Exiled kurds await Iran regime change

They fled Iran as children and now, living in Iraq as adults, they express guarded hope that the US–Israeli war with Iran will weaken the theocracy that forced them into exile decades ago.
Behind that hope is the longing of Iranian Kurds in Iraq that they can someday return to homes they only remember through paintings on their walls and faded photographs. But the thousands of Kurds know their aspirations for political autonomy and their historical opposition to Iran’s clerical rule have made that unlikely. They say they will only go back if a new Iranian Government is installed, guarantees their safety and supports their goals. Among them are more than 300 families of Kawa Camp in Irbil’s Qushtapa district in northern Iraq’s autonomous Kurdish region.

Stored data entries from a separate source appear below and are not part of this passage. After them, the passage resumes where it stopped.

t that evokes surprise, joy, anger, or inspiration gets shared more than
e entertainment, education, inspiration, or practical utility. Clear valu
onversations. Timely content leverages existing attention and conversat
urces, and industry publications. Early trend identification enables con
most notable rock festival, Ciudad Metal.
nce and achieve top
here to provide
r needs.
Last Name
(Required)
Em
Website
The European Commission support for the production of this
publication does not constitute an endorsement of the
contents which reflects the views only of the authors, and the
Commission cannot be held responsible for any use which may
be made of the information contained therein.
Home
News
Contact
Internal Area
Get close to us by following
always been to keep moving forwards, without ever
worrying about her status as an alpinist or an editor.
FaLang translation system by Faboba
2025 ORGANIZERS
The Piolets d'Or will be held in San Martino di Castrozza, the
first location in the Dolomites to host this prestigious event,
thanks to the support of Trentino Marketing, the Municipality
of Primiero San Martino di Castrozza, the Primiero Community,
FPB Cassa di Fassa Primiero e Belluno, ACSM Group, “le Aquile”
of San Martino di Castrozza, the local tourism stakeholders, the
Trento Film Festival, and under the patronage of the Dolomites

They were displaced after Iran’s 1979 Islamic Revolution, which sparked a decades-long conflict with Kurdish separatists. Many are descendants of those fighters.
They fled as children with their families from the northern Iranian province of Kermanshah. Most eke out a living on the margins of the Iraqi Kurdish society, where they lack citizenship and don’t have full civil rights, access to services, or the ability to own property. In Kawa Camp, their hope of returning is tempered by deep mistrust of foreign powers that have long exploited their cause for geopolitical ends. Many viewed recent reports that the Trump administration considered calling on them to support ground operations in Iran as the latest example.
“From 1979 until now, this has been our only hope - that the regime will fall. I’m watching the clock; if it falls now, I’ll return home the next second,” said a 57-year-old member of the Iranian Kurdish opposition party living in Kawa, who fled Iran at age 11.